Our federal government’s new Canada Infrastructure Bank will place control of our future infrastructure in the hands of foreign corporations, to send profits out of Canada by giving foreign companies preferential access to our infrastructure. It will also shift the constitutional balance of power federally by eroding the traditional role of provinces and municipalities in controlling developments on their own turf.
Nothing to quarrel with there.
But these are second-order effects of the main reason the bank is needed — to protect Canadian and foreign investors alike from the Canadian government. And from provincial governments. And from municipal governments.
The infrastructure bank is a logical way to protect investors from the danger of Canadian politics.
The driver behind the bank is “political risk,” a catch-all term that refers to actions that future governments might take — everything from unexpected environmental regulations to unilaterally tearing up contracts — that would harm investors. Because infrastructure investments tend to be long term, politically driven and sometimes subject to scandal, investors are wary of being hammered by future governments should projects become unpopular with the public. Canada is a minefield for investors, given the opposition to developments of all kinds, whether pipelines spanning thousands of kilometres or urban redevelopments limited to a single block.
“We have an approach that allows (investors) to have low political risk,” Federal Finance Minister Bill Morneau told reporters this week, in explaining why the infrastructure bank will succeed where other attempts to spur infrastructure investment failed.
Major Canadian institutional investors such as the Canada Pension Plan Investment Board are gung-ho on infrastructure investments. CPPIB owns pipelines in Peru, transmission lines in Chile and broadband in Hong Kong. But CPPIB tends to avoid infrastructure in Canada, despite the multitude of opportunities here, because our NGOs can be counted on to organize opposition to almost any development and our governments can be counted on to cave to them.
Among other features, the infrastructure bank would protect foreign investors by attracting interest from jurisdictions subject to trade protections, such as the U.S., which has NAFTA protection, or the EU, which will have protections under the new Comprehensive Economic and Trade Agreement. Foreign investors will then be able to invest in Canada with more confidence than Canadians can now, since they’ll be entitled to compensation when Canadian governments act arbitrarily.

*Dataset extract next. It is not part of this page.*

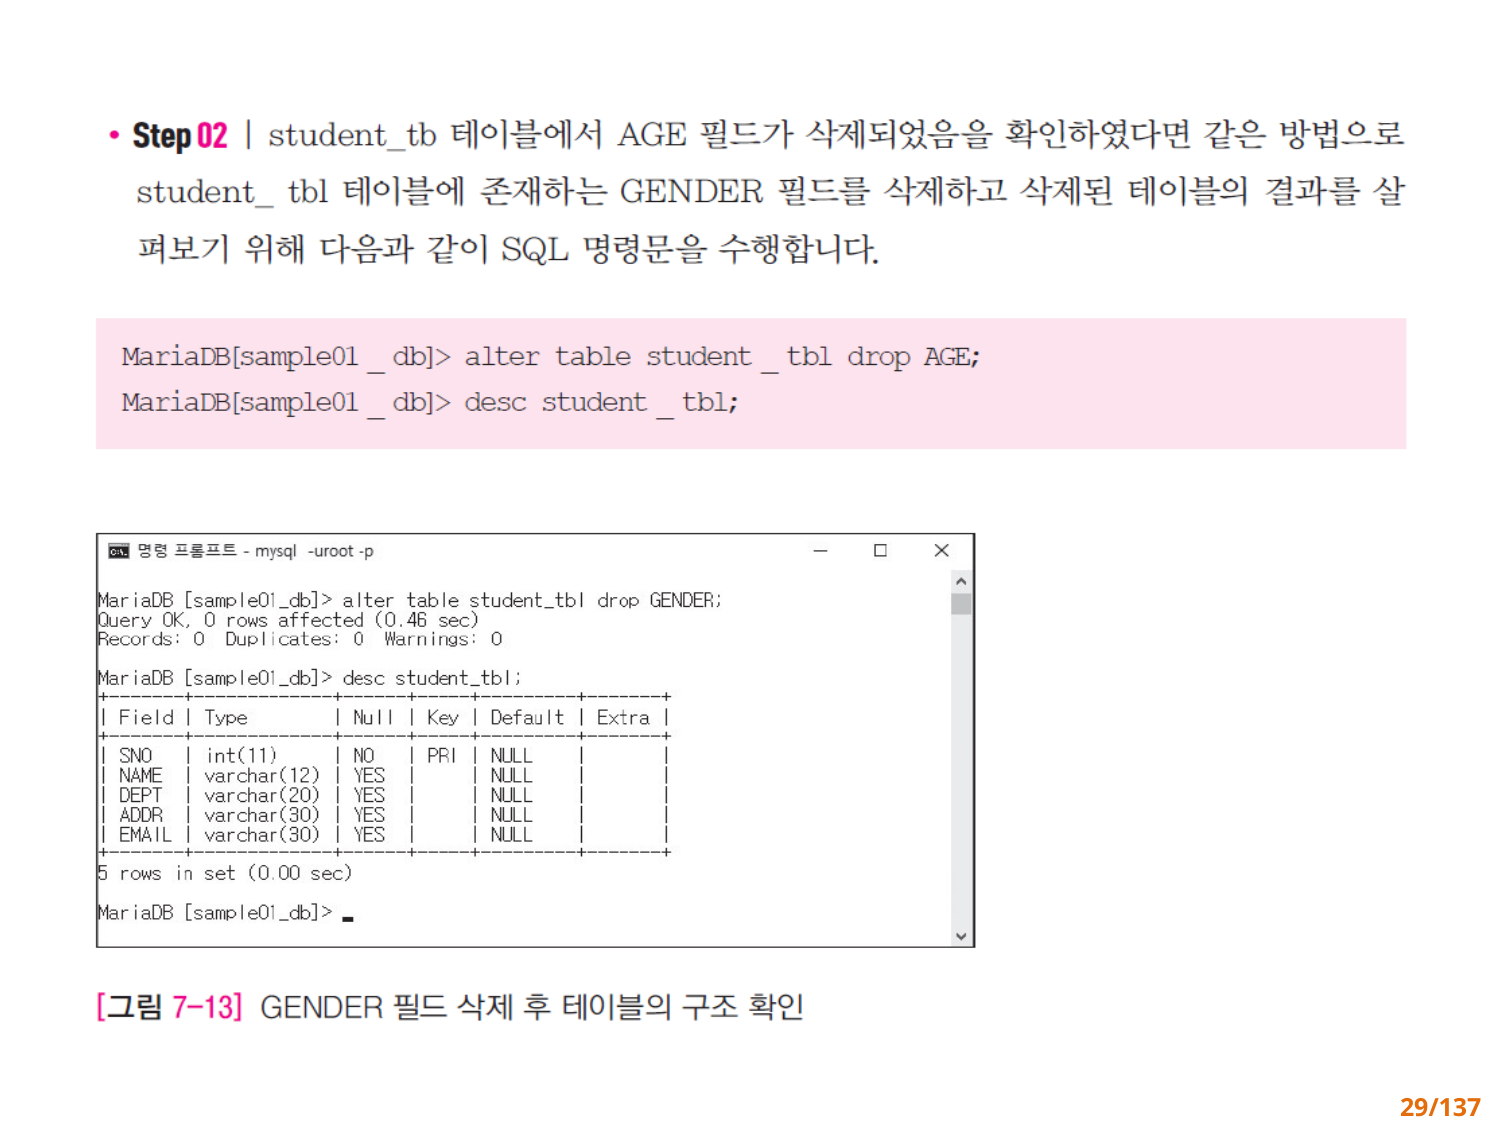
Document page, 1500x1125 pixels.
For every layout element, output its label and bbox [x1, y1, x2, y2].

As one example, when then premier Danny Williams of Newfoundland expropriated U.S.-owned Abitibi-Bowater’s assets in 2009 without providing compensation, Abitibi-Bowater obtained compensation from the government of Canada under a NAFTA provision. As another, when then prime minister Jean Chrétien’s federal government in 1993 ripped up the contract to redevelop Terminal One at Toronto’s Pearson airport, claiming the contract had been awarded to cronies of the previous Mulroney government, NAFTA again kicked in to protect the investors, since one of them was American.
Because of the wariness of Canadian investors such as CPPIB to invest in Canadian infrastructure, Morneau is being logical in pursuing foreign companies, which benefit from preferential treatment thanks to Canada’s international agreements. CPPIB and other Canadian investors might then also be willing to invest in Canada through the backdoor, piggybacking onto foreign investments to obtain greater protection. Because investments through the infrastructure bank could become the chief source of infrastructure funding, provinces and municipalities would reluctantly go along, ceding decision-making to the federal infrastructure bank and the deals it’s willing to finance.
If the infrastructure bank succeeds as the Canadian government envisages, Canadians would be big winners, because we would get much of the infrastructure we so badly need. But Canadians would also be big losers, because the infrastructure would come at a cost to our sovereignty and democratic freedoms, since local decisions would more often be subject to the machinations of a federal Crown-owned bank, which in turn would be subject to foreign preferences for how our infrastructure should be developed and operated.
Half a loaf may be better than none, but there is also a full-loaf option for Canadians. Give Canadian investors the same protections as foreigners by enshrining property rights in our constitution. In 1982, when then prime minister Pierre Elliott Trudeau ushered in Canada’s Charter of Rights and Freedoms, property rights were specifically excluded, opposed by nationalists who feared that property rights would lead to privatizations, foreign takeovers and loss of national sovereignty. Ironically it is the absence of property rights that now threatens our sovereignty, and their presence that would strengthen it. It will be up to Pierre Elliott Trudeau’s heir and successor to determine whether Canadians should settle for half a loaf, or whether he should finish the project his father started.